私たち同室の4人は、毎晩消灯前になると、コップと歯ブラシを片手に長い廊下を歩いて、共同の洗面台へと向かいました。途中ナースステーションを横切る時に、「おやすみー」と、看護師さんが声をかけてくれます。小学校の水飲み場みたいな横に長い流し台で、4人で横並びになって歯を磨きます。夕食が終わって面会人(たいていは母)が帰った後の、消灯前の2−3時間の“この時間”は、小学生1名、中学生2名、高校生1名の私たち4人きりで過ごす、修学旅行の夜のような、そんな貴重な時間でした。4人はとても仲が良かったと思います。昨日紹介したのは、小学生のちっちですが、今日は、中学生のまりちゃんのお話をします。
まりちゃんは、私の隣のベッドに入院している、中学1年生の女の子で、私と同じ年齢でした。私とまりちゃん、どちらが先に入院してきたのかは覚えてないのですが、ほとんど同時期に入院したのだと思います。まりちゃんと初めて2人で話した時のことは、覚えていて、お互いに向かい合うようにして対面した時に、衣服から少しはみ出たまりちゃんの胸元にある傷痕に私は気づきました。それとほぼ同時に、まりちゃんも、私の胸元にある“それ”に気がつきました。まぶたの中の瞳が一瞬下に動いて視線が落ちるから、相手に胸元を見られるのは不思議とちゃんと気づくもので、私もまりちゃんも、お互いの胸の傷痕に気づき、そして、相手が自分の傷痕に気がついたことにも気づきました。お互いに顔を見つめ合い、自然にニコッと笑みが出て、「一緒だね!」と言い合いました。同年齢で、おそろいの傷痕を持っている、心臓の病気を持っている、という共通点が、短時間で私たちの仲を深めてくれたのかもしれません。

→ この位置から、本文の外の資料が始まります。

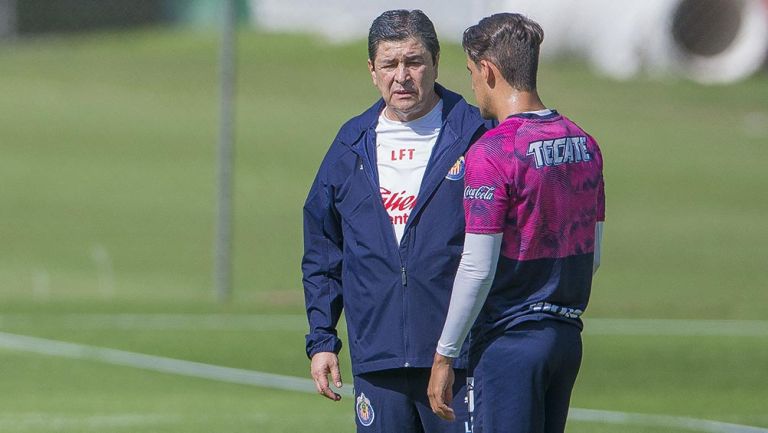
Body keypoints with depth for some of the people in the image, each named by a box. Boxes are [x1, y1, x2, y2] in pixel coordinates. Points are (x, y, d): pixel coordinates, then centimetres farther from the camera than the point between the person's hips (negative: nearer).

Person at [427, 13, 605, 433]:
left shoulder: (492, 152, -15)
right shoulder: (582, 143, 8)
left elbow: (478, 268, -17)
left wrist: (444, 355, -10)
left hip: (510, 340, -7)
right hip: (568, 337, 7)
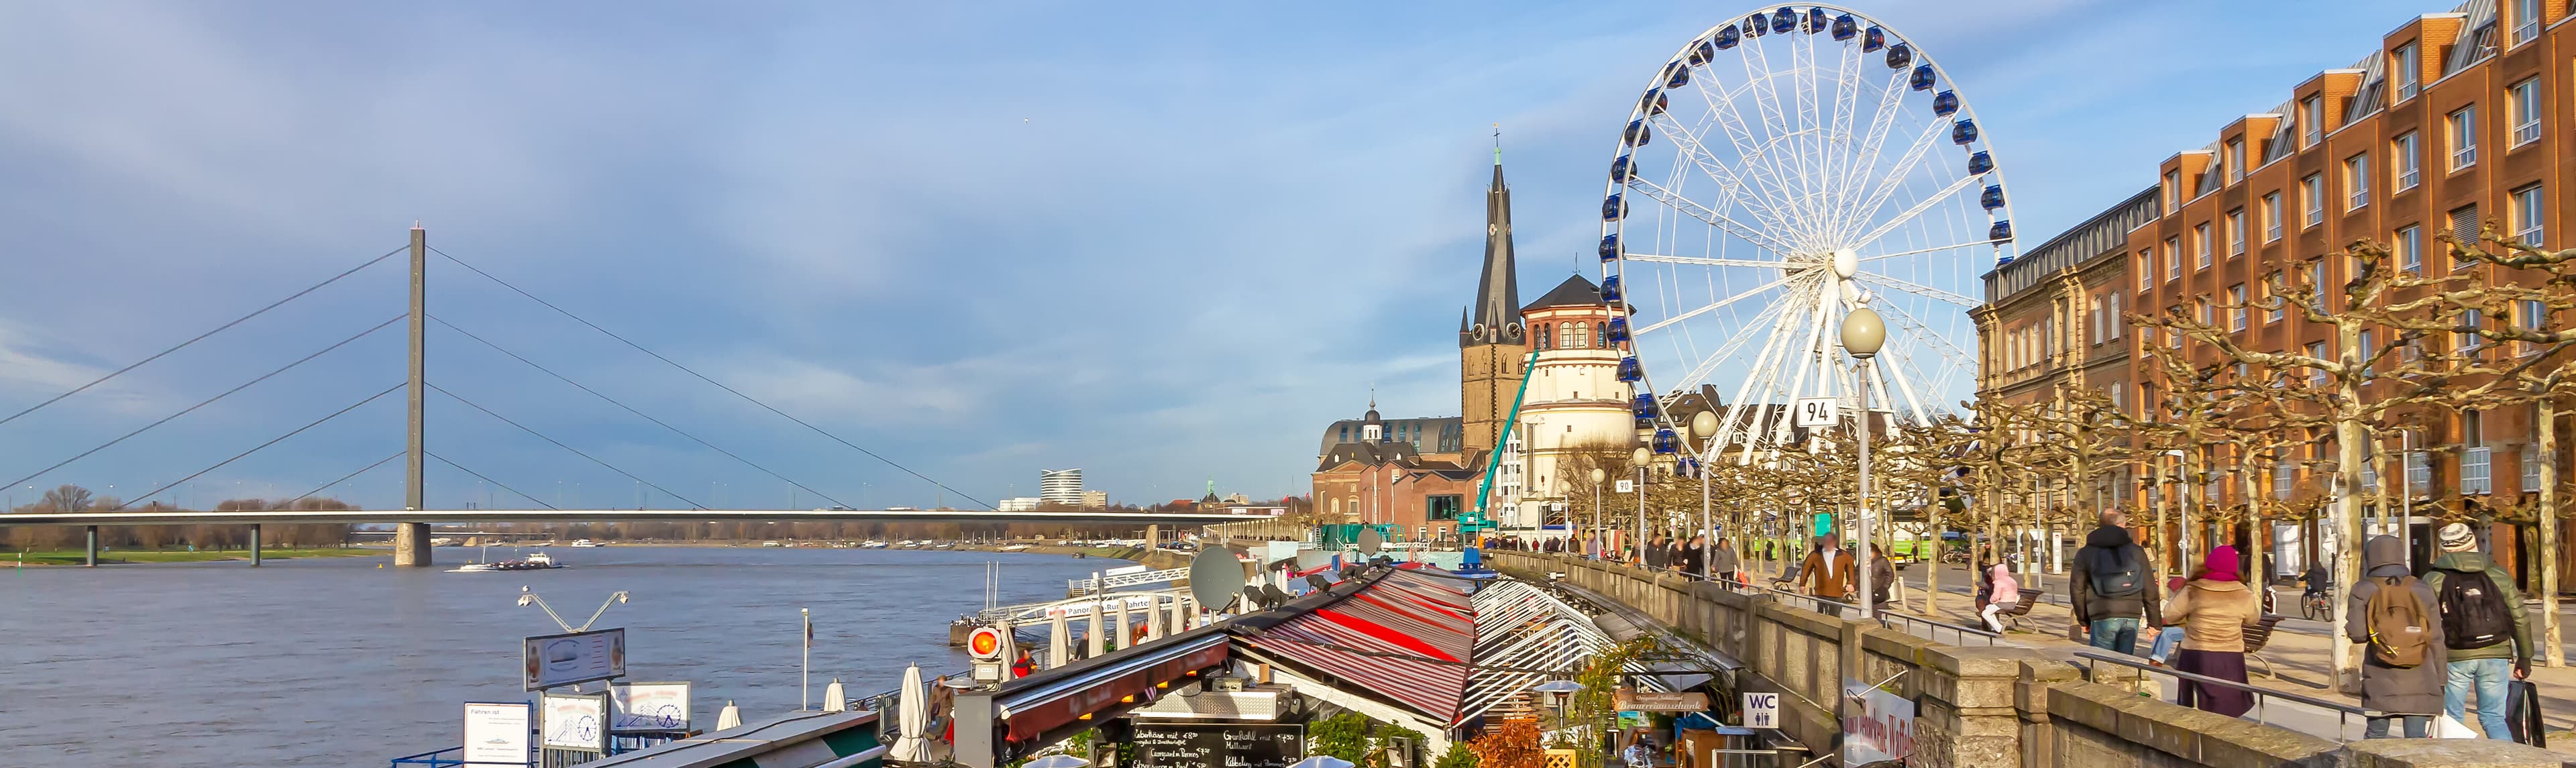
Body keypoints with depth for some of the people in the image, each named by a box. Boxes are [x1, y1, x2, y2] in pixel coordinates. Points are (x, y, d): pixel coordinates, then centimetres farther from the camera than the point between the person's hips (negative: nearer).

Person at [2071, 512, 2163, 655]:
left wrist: (2084, 620, 17)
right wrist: (2155, 622, 14)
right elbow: (2150, 591, 8)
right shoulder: (2136, 551, 8)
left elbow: (2077, 590, 5)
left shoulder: (2085, 554, 4)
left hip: (2103, 618, -2)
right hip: (2131, 617, 2)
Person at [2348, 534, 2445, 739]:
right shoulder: (2423, 590, 4)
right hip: (2419, 681, 1)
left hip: (2380, 680, -1)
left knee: (2375, 736, 10)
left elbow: (2358, 633, -10)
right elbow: (2436, 637, 5)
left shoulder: (2363, 591, -1)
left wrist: (2346, 629, 12)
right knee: (2417, 738, 1)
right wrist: (2440, 677, 11)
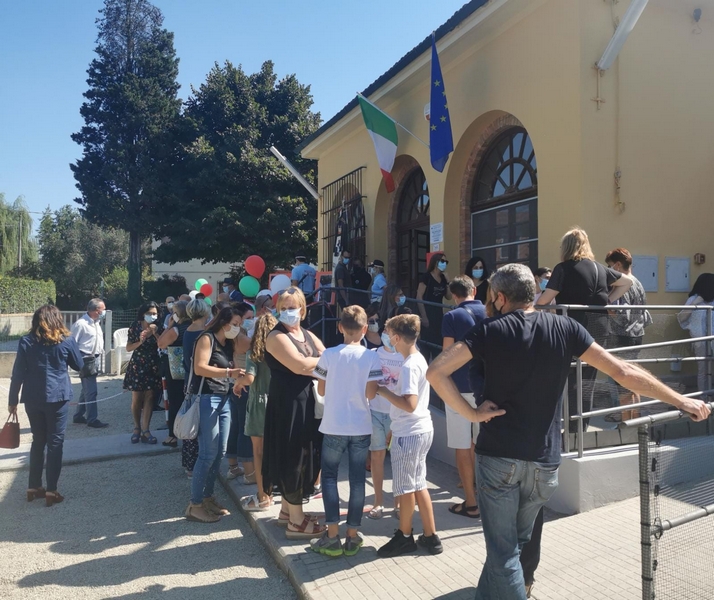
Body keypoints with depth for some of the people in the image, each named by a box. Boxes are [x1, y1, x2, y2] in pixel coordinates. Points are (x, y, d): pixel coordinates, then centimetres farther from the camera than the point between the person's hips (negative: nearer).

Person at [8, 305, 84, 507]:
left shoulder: (26, 341, 0)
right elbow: (79, 365, 9)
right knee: (55, 442, 4)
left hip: (32, 399, 3)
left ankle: (33, 487, 22)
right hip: (57, 397, -3)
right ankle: (51, 490, 3)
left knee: (38, 441, 17)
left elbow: (18, 373, 0)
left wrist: (12, 400, 7)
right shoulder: (66, 340, -3)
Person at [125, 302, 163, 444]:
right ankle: (137, 427, 21)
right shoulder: (135, 326, -3)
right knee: (136, 399, 2)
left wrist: (155, 333, -18)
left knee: (149, 397, -1)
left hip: (152, 366, 1)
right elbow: (128, 348, -2)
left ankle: (145, 430, 2)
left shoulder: (157, 327, 0)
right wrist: (140, 341, -18)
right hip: (137, 365, -1)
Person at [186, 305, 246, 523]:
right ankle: (195, 505, 1)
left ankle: (207, 497, 21)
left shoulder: (228, 344, 17)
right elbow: (199, 368, -18)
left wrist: (237, 378, -3)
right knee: (208, 453, -8)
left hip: (223, 399, 8)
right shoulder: (207, 338, -7)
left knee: (220, 452, 9)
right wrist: (228, 372, -23)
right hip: (206, 398, -8)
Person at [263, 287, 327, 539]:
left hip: (308, 402, 8)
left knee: (304, 457, 15)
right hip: (287, 405, -8)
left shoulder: (309, 336, 14)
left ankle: (287, 509, 31)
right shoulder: (276, 336, -11)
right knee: (293, 458, -2)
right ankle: (296, 522, 9)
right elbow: (299, 366, -23)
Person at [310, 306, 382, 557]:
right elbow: (371, 393, -9)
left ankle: (332, 537, 9)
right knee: (357, 479, 10)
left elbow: (321, 390, -1)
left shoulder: (328, 355, -7)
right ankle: (352, 537, 16)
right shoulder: (371, 357, -6)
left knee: (329, 477, 11)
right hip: (361, 428, 1)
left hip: (334, 427, -1)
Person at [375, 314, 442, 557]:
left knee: (405, 488, 8)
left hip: (409, 434, -9)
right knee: (418, 485, 17)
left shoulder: (409, 366, -21)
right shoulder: (419, 359, 8)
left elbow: (409, 404, -27)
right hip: (421, 429, 9)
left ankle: (405, 537, 24)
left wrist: (384, 391, -18)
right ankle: (430, 537, 25)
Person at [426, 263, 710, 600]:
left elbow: (435, 372, -15)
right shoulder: (564, 328, 1)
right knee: (511, 543, 22)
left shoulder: (490, 331, -5)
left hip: (498, 455, -3)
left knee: (503, 551, 7)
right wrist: (680, 401, 9)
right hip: (544, 460, 3)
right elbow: (622, 372, 0)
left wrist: (471, 414, -8)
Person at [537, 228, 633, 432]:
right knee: (588, 378, 13)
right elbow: (627, 281, 27)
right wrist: (608, 301, 21)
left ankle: (574, 428, 5)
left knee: (573, 378, 2)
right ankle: (583, 426, 20)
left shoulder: (564, 268, -6)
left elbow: (543, 300, -12)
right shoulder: (600, 268, 13)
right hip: (600, 327, 6)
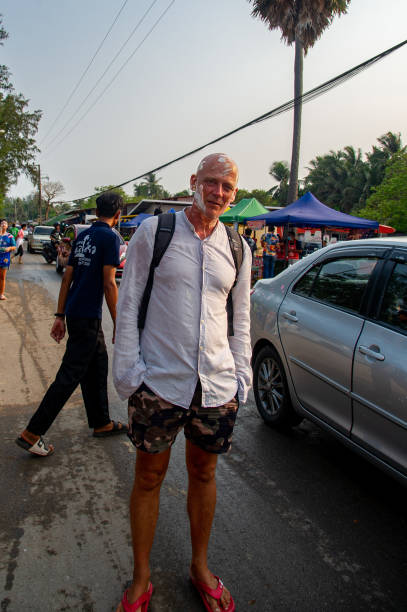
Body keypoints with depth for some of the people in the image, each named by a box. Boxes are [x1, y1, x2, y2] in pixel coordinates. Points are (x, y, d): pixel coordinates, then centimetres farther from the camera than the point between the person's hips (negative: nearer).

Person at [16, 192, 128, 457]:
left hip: (74, 313, 9)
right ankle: (32, 433, 3)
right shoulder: (110, 237, -11)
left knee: (97, 367, 17)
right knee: (70, 375, -3)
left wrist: (60, 316, 15)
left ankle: (102, 423, 28)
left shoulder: (83, 236, 13)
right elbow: (108, 283, -16)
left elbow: (67, 278, 12)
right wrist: (118, 324, -11)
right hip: (87, 316, -9)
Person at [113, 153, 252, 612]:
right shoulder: (154, 231, -3)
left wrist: (241, 372, 9)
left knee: (203, 474, 17)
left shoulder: (238, 248, 6)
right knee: (148, 477, 10)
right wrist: (127, 368, -8)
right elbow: (128, 303, -2)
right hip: (158, 381, -2)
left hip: (217, 385, 3)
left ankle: (200, 568, 40)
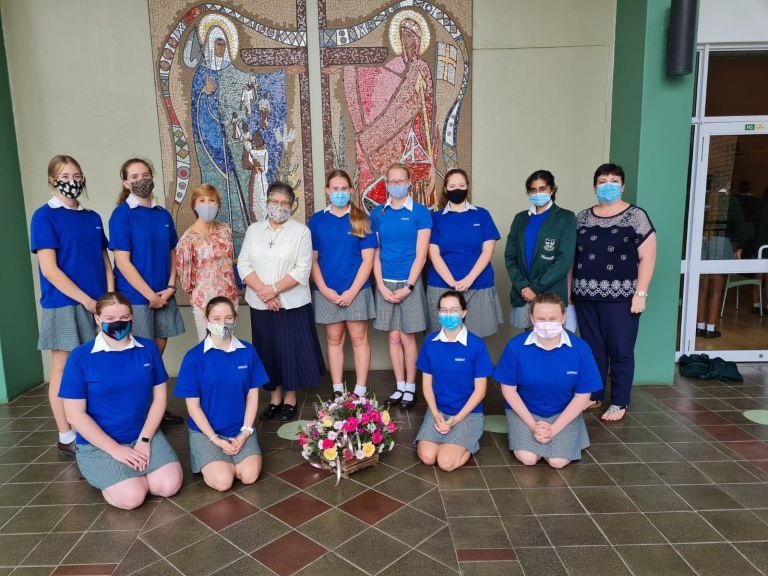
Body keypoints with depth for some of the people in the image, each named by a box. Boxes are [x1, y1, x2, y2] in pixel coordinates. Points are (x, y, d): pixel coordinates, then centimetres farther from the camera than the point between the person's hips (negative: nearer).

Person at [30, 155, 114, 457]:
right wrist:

ちっちと、まりちゃんと、私は、3人でお風呂に入ったこともあります。病棟のお風呂は1人用でしたが、病棟を出て廊下を20mほど進んだところに、「大浴場」と書かれた旅館の家族風呂くらいの広さのお風呂があって、看護師さんに許可をとり3人で一緒にそのお風呂に入ったことがありました。きゃっきゃ、きゃっきゃ言いながら、楽しかったのを覚えています。この後、私は何度か手術をして、傷痕がふえて、人前で服を脱ぎたくなくなるので、女の子同士でお風呂に入ってはしゃいだこの思い出は、唯一で、貴重で、懐かしい、私の人生のアルバムの“とても楽しかった入浴”という思い出の1ページとなりました。
まりちゃんとは、ベッドとベッドをくっつけて、一緒に手をつないで、寝たこともあります。手をつないで寝たら、朝まで手をつないだままでいられるかな?なんて言いながら。
まりちゃんには、ユーモラスな遊び心、いたずら心もありました。私の手術の朝、この日は朝から点滴があって、それは担当医の先生(研修医の先生で子供達からしたら歳の離れたお兄さんのような先生)がしてくれるのですが、まりちゃんが、そのY先生を驚かしちゃおう!と私に提案してきたのです。まりちゃんは、私を隠そうと、「さがさないで下さい。」と書いたホワイトボードを私のベッドの枕元に置いて、自分のベッドに私を招いてカーテンを閉じました。しばらくして、廊下から点滴の棒をガラガラと引きずる音をたてながら、「○っちゃん、点滴するよ〜」とY先生が私達の病室に入ってきました。しかし、私はベッドにおらず「さがさないで下さい。」なんて置き手紙があります。きっと先生はびっくりして焦るだろうなと、ドキドキハラハラ、ニヤニヤしながら隠れていた私達をよそに、Y先生は一瞬で全てを見破り、「○っちゃん隠したでしょ〜!!!」と私達が隠れているまりちゃんのベッドのカーテンをシャッと開け、私を見つけました。私は割と真面目な性格だったので、はなから、まりちゃんの悪巧みだと見破っていたようでした。と、人のせいにしておきましょう・・。後日談ですが、Y先生はこの15年後、爽やかな水色を基調とした、大きな花束を持って、再び私の病室に来てくれました。そして、懐かしいね、と、この日の思い出を語り合いました。息子を出産した翌日のことでした。
Y先生との思い出に脱線してしまいましたが、私はこの日の手術が上手くいかず、手術室から戻ってくる頃には絶対安静になってしまったので、この朝の出来事がまりちゃんと一緒に思いきり笑い合った、最後の思い出となりました。良い思い出です。私は、その後しばらくして再手術をして、ICUに入るので、まりちゃんがいつ退院したのかは、知りません。まりちゃん、元気かな・・・。